#### Collected data:
────────────────────

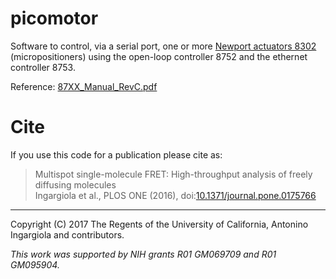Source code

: # picomotor

Software to control, via a serial port, one or more [Newport actuators 8302](https://www.newport.com/p/8302) (micropositioners)
using the open-loop controller 8752 and the ethernet controller 8753.

Reference: [87XX_Manual_RevC.pdf](https://github.com/tritemio/picomotor/files/1039338/87XX_Manual_RevC.pdf)

# Cite

If you use this code for a publication please cite as:

> Multispot single-molecule FRET: High-throughput analysis of freely diffusing molecules <br>
> Ingargiola et al., PLOS ONE (2016), doi:[10.1371/journal.pone.0175766](https://doi.org/10.1371/journal.pone.0175766)

----
Copyright (C) 2017 The Regents of the University of California, Antonino Ingargiola and contributors.

*This work was supported by NIH grants R01 GM069709 and R01 GM095904.*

────────────────────

Reproduce the text of these records word for word, omitting the pictures. What does that give?

#### EXERCISE ANSWER:
Source code

: # picomotor

Software to control, via a serial port, one or more [Newport actuators 8302](https://www.newport.com/p/8302) (micropositioners)
using the open-loop controller 8752 and the ethernet controller 8753.

Reference: [87XX_Manual_RevC.pdf](https://github.com/tritemio/picomotor/files/1039338/87XX_Manual_RevC.pdf)

# Cite

If you use this code for a publication please cite as:

> Multispot single-molecule FRET: High-throughput analysis of freely diffusing molecules <br>
> Ingargiola et al., PLOS ONE (2016), doi:[10.1371/journal.pone.0175766](https://doi.org/10.1371/journal.pone.0175766)

----
Copyright (C) 2017 The Regents of the University of California, Antonino Ingargiola and contributors.

*This work was supported by NIH grants R01 GM069709 and R01 GM095904.*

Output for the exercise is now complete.